Our domestic experience shows that there are positive and negative aspects to the SEZ, and the same is corroborated by world practice. Elsewhere in the world, the government provides allocations and builds an infrastructure before setting up a special economic zone. And then it invites investors to start doing business. Ukraine’s economic condition often makes such preparatory measures impossible, although they are the first and foremost requirement to every such project. Unequal starting conditions explain the different outcome of different SEZs. There are also specific reasons causing their ineffectiveness, mainly explained by local variations. Slavutych is a good example. The project is named after the city being the bedroom suburb of Chornobyl, so it would be ridiculous to expect quick progress there.

There is a special Cabinet-Parliament committee chaired by Stanislav Hurenko studying SEZ performance and that of all so-called priority development territories. Already several such projects are blacklisted, likely to lose their “free” status, but I will not identify them. Best we await the committee’s findings.

There are over 700 free [economic] zones across the world. What makes IMF attack those in Ukraine? Its experts regard them a source of concealed subsidization, damaging the competitive environment. This is why the fund demands closure of 19 such free zones in Poland as a condition of that country’s EU membership. It stands to reason to wonder about such a competitive environment in the United States, considering its intent to raise the number of its SEZs to 14. The answer is simple: the US is not borrowing anything from Ukraine. The issue would perhaps never be raised if we did not ask international financial institutions for help. So far, Ukraine is not paying for the music.

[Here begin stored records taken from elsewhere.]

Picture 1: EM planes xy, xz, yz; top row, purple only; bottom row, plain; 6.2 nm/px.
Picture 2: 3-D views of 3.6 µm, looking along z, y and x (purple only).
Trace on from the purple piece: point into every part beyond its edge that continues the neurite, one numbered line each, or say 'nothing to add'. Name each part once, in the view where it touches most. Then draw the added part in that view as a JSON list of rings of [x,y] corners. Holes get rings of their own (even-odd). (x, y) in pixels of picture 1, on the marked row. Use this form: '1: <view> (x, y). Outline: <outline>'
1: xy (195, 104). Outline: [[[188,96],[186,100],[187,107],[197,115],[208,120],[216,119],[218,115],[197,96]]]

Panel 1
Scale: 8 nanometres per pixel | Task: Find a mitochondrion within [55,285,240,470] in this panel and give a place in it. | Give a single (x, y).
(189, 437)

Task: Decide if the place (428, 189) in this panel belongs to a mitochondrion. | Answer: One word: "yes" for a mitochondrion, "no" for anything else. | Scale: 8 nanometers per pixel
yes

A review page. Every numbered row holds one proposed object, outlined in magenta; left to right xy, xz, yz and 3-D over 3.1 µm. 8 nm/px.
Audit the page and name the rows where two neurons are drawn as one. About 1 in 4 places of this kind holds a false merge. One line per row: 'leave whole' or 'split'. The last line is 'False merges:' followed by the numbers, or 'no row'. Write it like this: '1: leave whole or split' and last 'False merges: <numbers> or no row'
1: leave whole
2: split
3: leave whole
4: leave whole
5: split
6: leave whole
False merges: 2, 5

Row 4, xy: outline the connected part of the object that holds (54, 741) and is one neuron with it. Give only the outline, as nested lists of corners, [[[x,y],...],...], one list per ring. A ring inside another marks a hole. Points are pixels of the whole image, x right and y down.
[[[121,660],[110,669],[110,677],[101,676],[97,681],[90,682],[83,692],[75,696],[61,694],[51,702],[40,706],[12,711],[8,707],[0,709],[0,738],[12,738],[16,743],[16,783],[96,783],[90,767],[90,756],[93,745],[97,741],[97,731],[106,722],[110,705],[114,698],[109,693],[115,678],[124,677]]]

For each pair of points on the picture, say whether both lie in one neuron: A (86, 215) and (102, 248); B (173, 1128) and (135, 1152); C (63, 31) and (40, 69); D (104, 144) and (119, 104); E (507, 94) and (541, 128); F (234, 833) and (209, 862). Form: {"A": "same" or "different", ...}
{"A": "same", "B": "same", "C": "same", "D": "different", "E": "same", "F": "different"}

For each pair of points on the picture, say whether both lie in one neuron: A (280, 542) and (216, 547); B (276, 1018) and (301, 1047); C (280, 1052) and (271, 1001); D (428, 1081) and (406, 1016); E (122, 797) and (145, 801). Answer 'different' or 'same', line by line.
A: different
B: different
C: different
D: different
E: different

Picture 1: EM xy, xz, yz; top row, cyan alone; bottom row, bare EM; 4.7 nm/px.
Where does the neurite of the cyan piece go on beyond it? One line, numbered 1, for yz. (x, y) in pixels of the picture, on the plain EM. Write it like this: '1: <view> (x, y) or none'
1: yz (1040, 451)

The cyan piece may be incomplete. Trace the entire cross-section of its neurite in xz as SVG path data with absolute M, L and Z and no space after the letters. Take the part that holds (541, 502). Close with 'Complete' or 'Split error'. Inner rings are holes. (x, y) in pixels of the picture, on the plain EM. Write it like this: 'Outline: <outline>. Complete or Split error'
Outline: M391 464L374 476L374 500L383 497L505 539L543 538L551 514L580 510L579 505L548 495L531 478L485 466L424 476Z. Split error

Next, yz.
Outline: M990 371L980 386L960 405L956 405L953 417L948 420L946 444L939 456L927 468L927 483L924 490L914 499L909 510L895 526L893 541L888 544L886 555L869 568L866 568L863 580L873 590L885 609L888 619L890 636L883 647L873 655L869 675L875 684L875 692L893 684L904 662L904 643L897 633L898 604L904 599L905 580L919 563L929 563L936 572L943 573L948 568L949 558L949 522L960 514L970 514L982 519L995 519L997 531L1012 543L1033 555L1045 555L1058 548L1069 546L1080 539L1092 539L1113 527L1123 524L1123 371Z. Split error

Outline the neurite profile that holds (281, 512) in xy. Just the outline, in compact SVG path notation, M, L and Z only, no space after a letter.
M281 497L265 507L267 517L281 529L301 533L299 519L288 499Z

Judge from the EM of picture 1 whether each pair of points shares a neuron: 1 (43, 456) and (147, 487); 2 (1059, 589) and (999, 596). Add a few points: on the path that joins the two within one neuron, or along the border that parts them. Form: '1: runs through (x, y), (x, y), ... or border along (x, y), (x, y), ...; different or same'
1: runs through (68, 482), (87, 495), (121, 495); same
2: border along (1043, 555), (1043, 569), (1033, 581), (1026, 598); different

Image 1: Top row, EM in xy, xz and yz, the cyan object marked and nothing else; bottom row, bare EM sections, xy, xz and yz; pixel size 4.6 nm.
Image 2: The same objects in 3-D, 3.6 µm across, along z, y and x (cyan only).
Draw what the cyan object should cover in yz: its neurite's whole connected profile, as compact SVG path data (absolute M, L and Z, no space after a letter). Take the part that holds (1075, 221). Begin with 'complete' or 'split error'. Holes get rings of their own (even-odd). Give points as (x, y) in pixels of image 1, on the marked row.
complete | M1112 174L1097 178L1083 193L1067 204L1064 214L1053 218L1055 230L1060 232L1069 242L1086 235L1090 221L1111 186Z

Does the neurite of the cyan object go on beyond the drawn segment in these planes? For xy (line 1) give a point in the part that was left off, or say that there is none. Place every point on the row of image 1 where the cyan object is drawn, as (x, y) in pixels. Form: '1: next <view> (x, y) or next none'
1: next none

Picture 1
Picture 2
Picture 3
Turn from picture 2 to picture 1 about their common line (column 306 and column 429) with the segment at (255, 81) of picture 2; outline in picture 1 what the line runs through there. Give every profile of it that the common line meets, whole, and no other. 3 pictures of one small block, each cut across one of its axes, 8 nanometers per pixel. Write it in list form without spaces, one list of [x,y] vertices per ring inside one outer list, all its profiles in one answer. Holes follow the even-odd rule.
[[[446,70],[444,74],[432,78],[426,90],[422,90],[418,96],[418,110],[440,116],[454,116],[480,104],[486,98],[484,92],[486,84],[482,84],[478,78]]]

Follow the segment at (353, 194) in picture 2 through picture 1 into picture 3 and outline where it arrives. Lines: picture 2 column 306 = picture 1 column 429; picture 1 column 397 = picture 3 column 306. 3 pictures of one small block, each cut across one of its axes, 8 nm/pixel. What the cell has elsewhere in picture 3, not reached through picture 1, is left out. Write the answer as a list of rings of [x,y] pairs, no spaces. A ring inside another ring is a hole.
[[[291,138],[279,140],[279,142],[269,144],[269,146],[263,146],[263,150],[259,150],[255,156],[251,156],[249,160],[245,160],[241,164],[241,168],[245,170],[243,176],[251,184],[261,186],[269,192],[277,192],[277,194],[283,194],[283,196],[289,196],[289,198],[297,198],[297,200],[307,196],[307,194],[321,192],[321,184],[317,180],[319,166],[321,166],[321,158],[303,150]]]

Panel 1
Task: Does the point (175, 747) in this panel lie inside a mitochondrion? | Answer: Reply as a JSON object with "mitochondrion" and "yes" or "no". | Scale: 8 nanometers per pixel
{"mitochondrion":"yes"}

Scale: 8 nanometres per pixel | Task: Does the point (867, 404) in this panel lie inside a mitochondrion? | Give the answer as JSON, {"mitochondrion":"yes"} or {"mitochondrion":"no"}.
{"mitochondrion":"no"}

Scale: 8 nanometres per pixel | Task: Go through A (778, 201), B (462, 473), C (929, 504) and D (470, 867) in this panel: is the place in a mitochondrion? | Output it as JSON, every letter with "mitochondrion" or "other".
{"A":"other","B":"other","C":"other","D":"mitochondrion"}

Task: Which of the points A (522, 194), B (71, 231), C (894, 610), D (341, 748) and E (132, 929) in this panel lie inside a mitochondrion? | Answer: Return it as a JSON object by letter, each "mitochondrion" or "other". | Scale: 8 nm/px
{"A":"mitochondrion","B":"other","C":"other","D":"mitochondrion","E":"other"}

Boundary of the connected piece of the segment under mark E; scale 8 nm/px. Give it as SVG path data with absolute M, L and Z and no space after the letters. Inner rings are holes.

If it is decided to close some SEZs, the consequences will affect the overall investment climate in Ukraine. Stable rules of the game are the main thing in the eyes of every investor. It is easy to imagine investors’ reaction to changes in the rules, after having weighed all the pros and cons and decided to go along with a given SEZ.



Oleksandr RIABCHENKO, chairman of the special parliamentary privatization oversight committee:

There are only two special economic zone in Ukraine, in the classical meaning of the word: in Zakarpattia and the Crimea. Here specific business procedures are really effective: All the others are largely exposed to subjective factors. Local authorities want such freedom as a way to implement the given region’s potential. This is correct, on the one hand, considering that by and large such potential is being utilized too inefficiently. On the other hand, there are problems, especially when such a free zone is set up in a territory absolutely unfit for the project. Until the government works out a uniform most favored investment status, Ukraine will need additional SEZs. At the same time, they must be placed under rigid control and whether they are worthwhile constantly analyzed. But isn’t it better to think things over first than decide to close a project afterward? Closing down the SEZ is just more evidence of our unstable economic policy.

International experts consider Ukrainian SEZs unnatural and insist they be closed. The West wants all of Ukraine to operate in a mode akin to that of a special economic zone. In other words, all economic policy must be investment-oriented. The trouble is, we still have a very long way to go to achieve this. Thus, we should try to do something where and whenever possible. I will not predict what SEZ will be closed, not before the Cabinet submits proposals to Verkhovna Rada. And this is not the point, after all, because closing down such zones will not solve our problems. The government must look for ways to secure normal working conditions, rather than punish the so- called guilty SEZs.